A fountain of information
Like so many members of the Kansas Pond Society, the Wrights used the do-it-yourself approach to creating their backyard pond. That’s one of the benefits of membership, Wright said. Members are more than willing to offer their expertise and resource lists to each other for individuals to create their own ponds.
“That’s half the fun,” Wright said of the DIY approach. “You can create it however you want.”
Monthly newsletters and First Saturday meetings provide a lot of useful information, Wright said, from pond management to fish health to creating biological filter systems. In addition to its silent auction for the benefit of Botanica, the pond society often organizes plant exchanges.
The group’s tours have drawn the attention of other pond clubs out of state, said Wright and Mike Kandt, the company’s vice president and president, respectively. The Oklahoma City club brings a busload of its members after being wowed in 2019, and some Texas Pond Club members plan to travel to Wichita to see the ponds this year.
From one to four
Kandt was a prolific handyman. When he and his wife, Susan, moved into their north Wichita home 30 years ago, the property already had a pond in its front yard.

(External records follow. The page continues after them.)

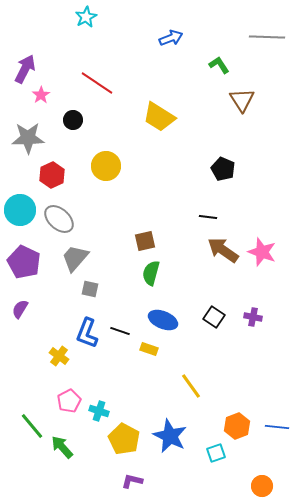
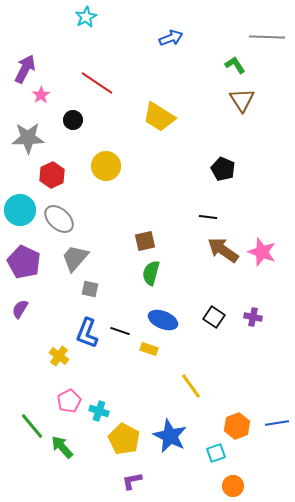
green L-shape at (219, 65): moved 16 px right
blue line at (277, 427): moved 4 px up; rotated 15 degrees counterclockwise
purple L-shape at (132, 481): rotated 25 degrees counterclockwise
orange circle at (262, 486): moved 29 px left
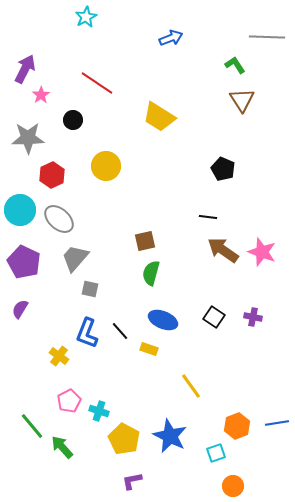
black line at (120, 331): rotated 30 degrees clockwise
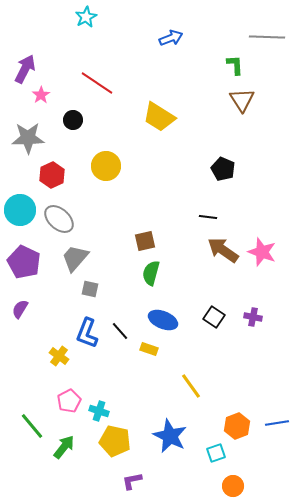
green L-shape at (235, 65): rotated 30 degrees clockwise
yellow pentagon at (124, 439): moved 9 px left, 2 px down; rotated 16 degrees counterclockwise
green arrow at (62, 447): moved 2 px right; rotated 80 degrees clockwise
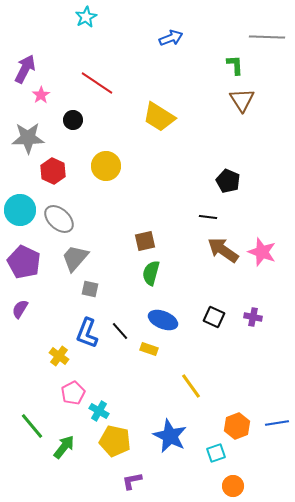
black pentagon at (223, 169): moved 5 px right, 12 px down
red hexagon at (52, 175): moved 1 px right, 4 px up; rotated 10 degrees counterclockwise
black square at (214, 317): rotated 10 degrees counterclockwise
pink pentagon at (69, 401): moved 4 px right, 8 px up
cyan cross at (99, 411): rotated 12 degrees clockwise
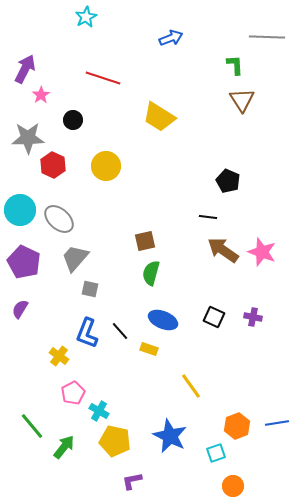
red line at (97, 83): moved 6 px right, 5 px up; rotated 16 degrees counterclockwise
red hexagon at (53, 171): moved 6 px up
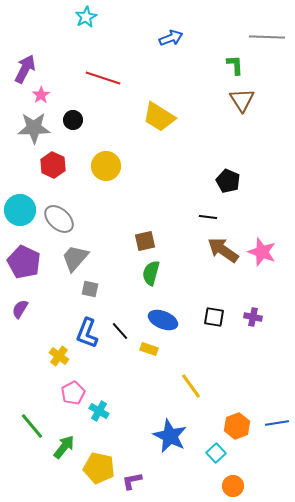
gray star at (28, 138): moved 6 px right, 10 px up
black square at (214, 317): rotated 15 degrees counterclockwise
yellow pentagon at (115, 441): moved 16 px left, 27 px down
cyan square at (216, 453): rotated 24 degrees counterclockwise
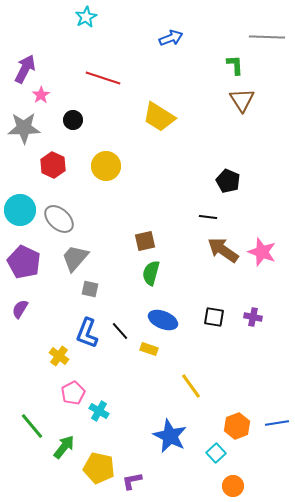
gray star at (34, 128): moved 10 px left
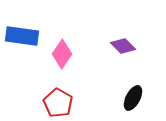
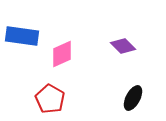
pink diamond: rotated 32 degrees clockwise
red pentagon: moved 8 px left, 4 px up
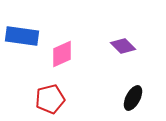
red pentagon: rotated 28 degrees clockwise
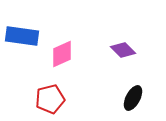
purple diamond: moved 4 px down
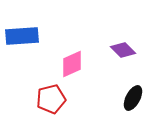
blue rectangle: rotated 12 degrees counterclockwise
pink diamond: moved 10 px right, 10 px down
red pentagon: moved 1 px right
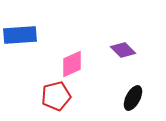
blue rectangle: moved 2 px left, 1 px up
red pentagon: moved 5 px right, 3 px up
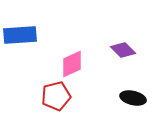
black ellipse: rotated 75 degrees clockwise
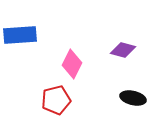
purple diamond: rotated 30 degrees counterclockwise
pink diamond: rotated 40 degrees counterclockwise
red pentagon: moved 4 px down
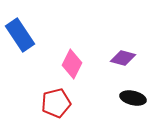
blue rectangle: rotated 60 degrees clockwise
purple diamond: moved 8 px down
red pentagon: moved 3 px down
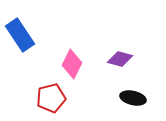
purple diamond: moved 3 px left, 1 px down
red pentagon: moved 5 px left, 5 px up
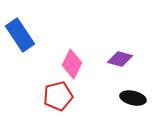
red pentagon: moved 7 px right, 2 px up
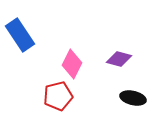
purple diamond: moved 1 px left
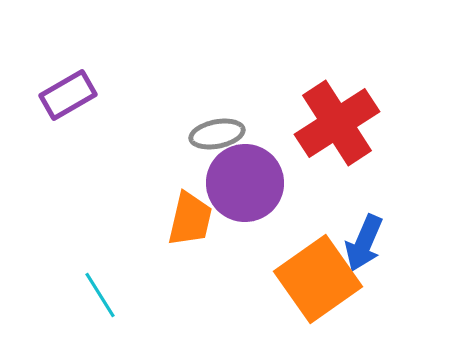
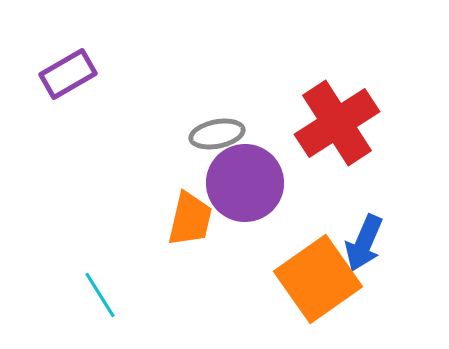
purple rectangle: moved 21 px up
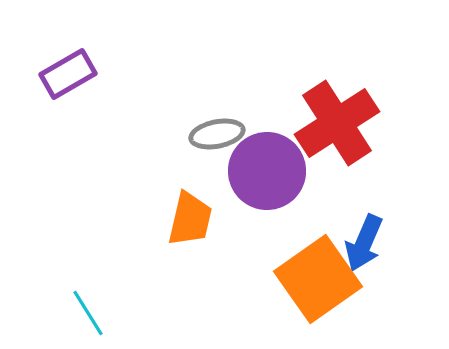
purple circle: moved 22 px right, 12 px up
cyan line: moved 12 px left, 18 px down
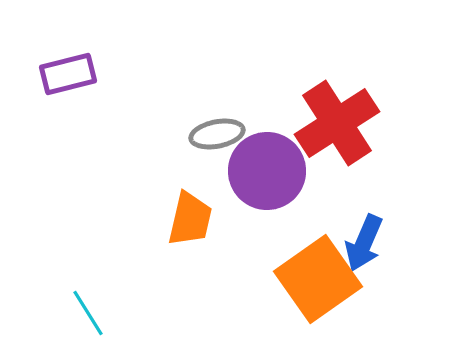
purple rectangle: rotated 16 degrees clockwise
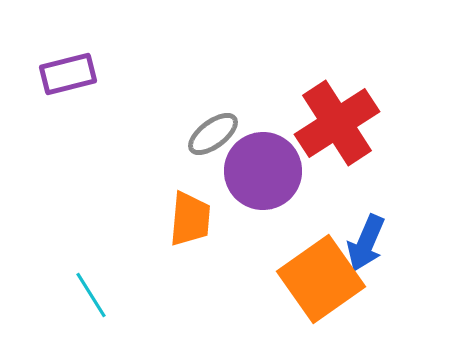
gray ellipse: moved 4 px left; rotated 26 degrees counterclockwise
purple circle: moved 4 px left
orange trapezoid: rotated 8 degrees counterclockwise
blue arrow: moved 2 px right
orange square: moved 3 px right
cyan line: moved 3 px right, 18 px up
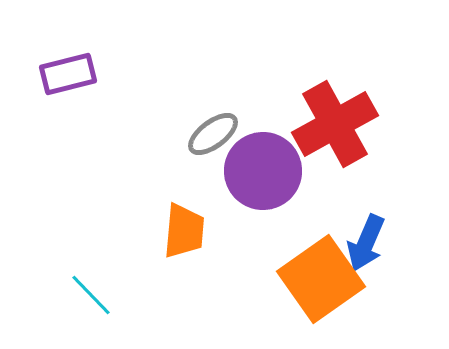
red cross: moved 2 px left, 1 px down; rotated 4 degrees clockwise
orange trapezoid: moved 6 px left, 12 px down
cyan line: rotated 12 degrees counterclockwise
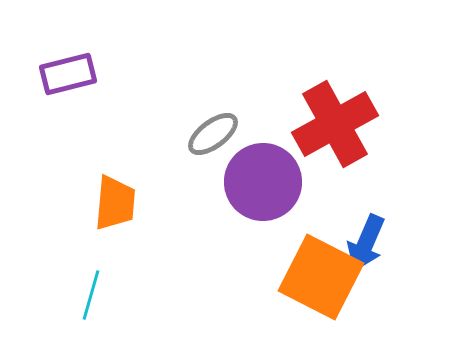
purple circle: moved 11 px down
orange trapezoid: moved 69 px left, 28 px up
orange square: moved 2 px up; rotated 28 degrees counterclockwise
cyan line: rotated 60 degrees clockwise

“We didn’t know anything about ponds…and then we started a long journey with ponds,” Kandt said.
Over the years, Kandt created three more ponds, all hand-dug and designed by him, on the couple’s property that borders the Little Arkansas River.
The largest is a 9,000 gallon pond at the base of a backyard slope that holds around 60 koi fish. Kandt said it took him four months, while working full-time as an architect, to dig that first pond. Eventually, he transformed the slope, once covered in honeysuckle and other ground cover, into a large, cascading, dry-stacked rock waterfall with two pools at the top.

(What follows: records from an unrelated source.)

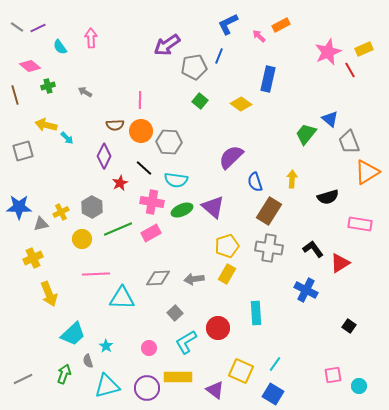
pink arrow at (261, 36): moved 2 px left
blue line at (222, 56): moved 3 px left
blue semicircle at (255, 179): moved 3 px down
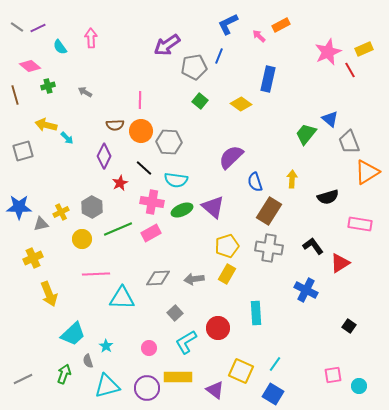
black L-shape at (313, 249): moved 3 px up
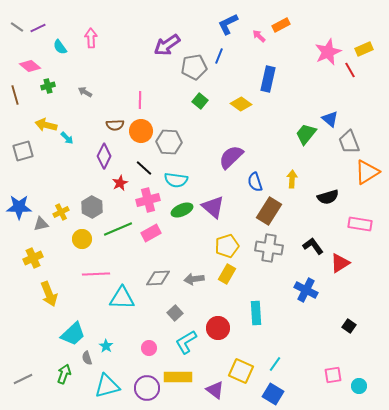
pink cross at (152, 202): moved 4 px left, 2 px up; rotated 25 degrees counterclockwise
gray semicircle at (88, 361): moved 1 px left, 3 px up
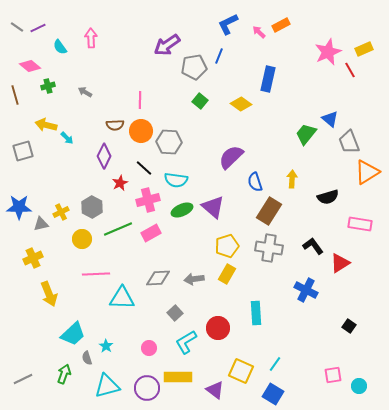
pink arrow at (259, 36): moved 4 px up
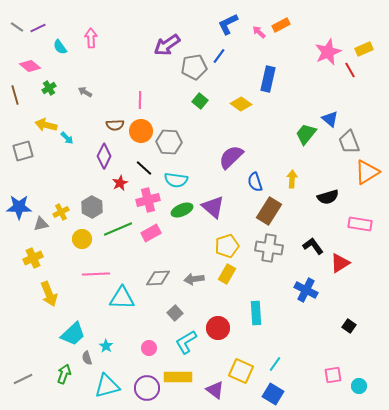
blue line at (219, 56): rotated 14 degrees clockwise
green cross at (48, 86): moved 1 px right, 2 px down; rotated 16 degrees counterclockwise
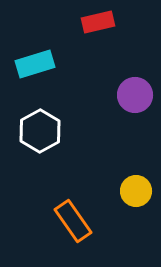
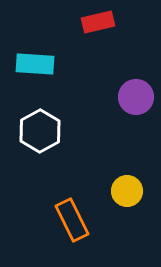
cyan rectangle: rotated 21 degrees clockwise
purple circle: moved 1 px right, 2 px down
yellow circle: moved 9 px left
orange rectangle: moved 1 px left, 1 px up; rotated 9 degrees clockwise
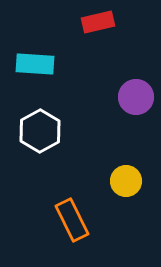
yellow circle: moved 1 px left, 10 px up
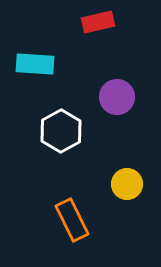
purple circle: moved 19 px left
white hexagon: moved 21 px right
yellow circle: moved 1 px right, 3 px down
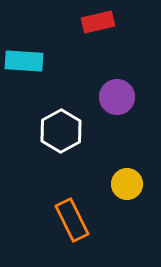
cyan rectangle: moved 11 px left, 3 px up
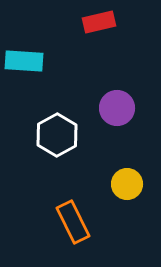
red rectangle: moved 1 px right
purple circle: moved 11 px down
white hexagon: moved 4 px left, 4 px down
orange rectangle: moved 1 px right, 2 px down
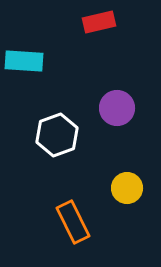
white hexagon: rotated 9 degrees clockwise
yellow circle: moved 4 px down
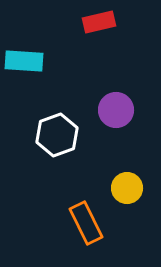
purple circle: moved 1 px left, 2 px down
orange rectangle: moved 13 px right, 1 px down
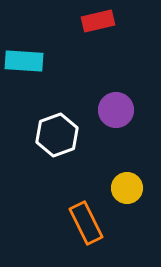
red rectangle: moved 1 px left, 1 px up
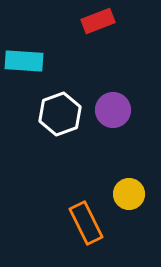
red rectangle: rotated 8 degrees counterclockwise
purple circle: moved 3 px left
white hexagon: moved 3 px right, 21 px up
yellow circle: moved 2 px right, 6 px down
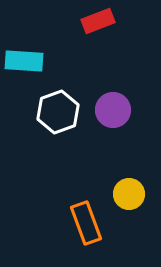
white hexagon: moved 2 px left, 2 px up
orange rectangle: rotated 6 degrees clockwise
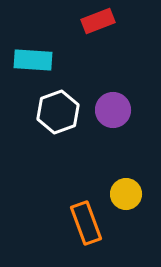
cyan rectangle: moved 9 px right, 1 px up
yellow circle: moved 3 px left
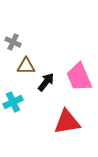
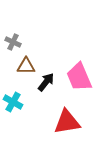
cyan cross: rotated 36 degrees counterclockwise
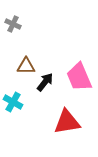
gray cross: moved 18 px up
black arrow: moved 1 px left
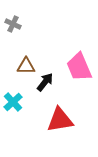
pink trapezoid: moved 10 px up
cyan cross: rotated 18 degrees clockwise
red triangle: moved 7 px left, 2 px up
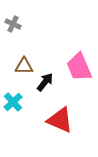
brown triangle: moved 2 px left
red triangle: rotated 32 degrees clockwise
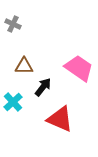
pink trapezoid: moved 1 px down; rotated 148 degrees clockwise
black arrow: moved 2 px left, 5 px down
red triangle: moved 1 px up
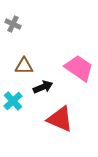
black arrow: rotated 30 degrees clockwise
cyan cross: moved 1 px up
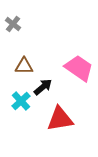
gray cross: rotated 14 degrees clockwise
black arrow: rotated 18 degrees counterclockwise
cyan cross: moved 8 px right
red triangle: rotated 32 degrees counterclockwise
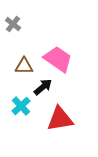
pink trapezoid: moved 21 px left, 9 px up
cyan cross: moved 5 px down
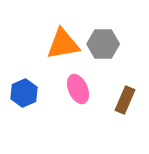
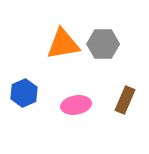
pink ellipse: moved 2 px left, 16 px down; rotated 76 degrees counterclockwise
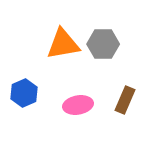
pink ellipse: moved 2 px right
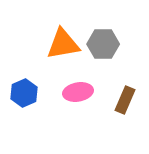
pink ellipse: moved 13 px up
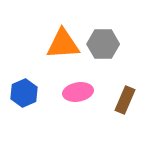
orange triangle: rotated 6 degrees clockwise
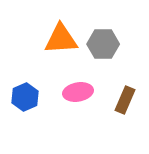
orange triangle: moved 2 px left, 5 px up
blue hexagon: moved 1 px right, 4 px down
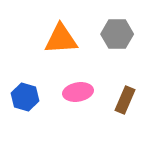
gray hexagon: moved 14 px right, 10 px up
blue hexagon: rotated 20 degrees counterclockwise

His koi are a bit spoiled, admits Kandt. Every Sunday morning, he bakes them blueberry pancakes.
Kandt has created an irrigation system in which he can flush fish waste into a small bog pond.
In two other areas of the property, Kandt dug two small ponds by hand. Across an alley from the larger pond is a pond that Kandt calls his nursery pond. This is where he puts the aquatic plants in the works. Later in the season, when he empties the larger pond for his annual cleaning, it becomes a temporary home for about half of his koi population. The rest goes in a large portable pool.
To please his wife, he created a pond in what she likes to call her secret garden. Quite well hidden on the property on the south side of the house, the pond is adjacent to the sliding doors of the house leading to the dining room. Because the pond attracts raccoons, only two ceramic fish can be found in this water feature, which also includes a griffin statue springing from the water. On the way to the secret garden, Susan Kandt has created a fairy garden.
The Kandts are also members of the Hosta Society, so visitors will be able to see a variety of hostas. The couple tagged many plants to help them not only keep track of the foliage, but also to inform visitors who visit their garden.
Kansas Pond Society Water Garden Tour
What: visit 13 water gardens in the greater Wichita area, including Benton and Derby
When: 9 a.m. to 5 p.m. Saturday June 18 and 12 p.m. to 5 p.m. Sunday June 19
Admission: $10 per carload. Tickets on sale at both Johnson’s Garden Center locations, Hong’s Landscape and Nursery and Scenic Landscape. During the tour dates, tickets can also be purchased at 12 Sandpiper St. The ticket includes addresses, directions and descriptions of each of the gardens. It also allows admission to Botanica, one of the tour’s commercial gardens, over the weekend.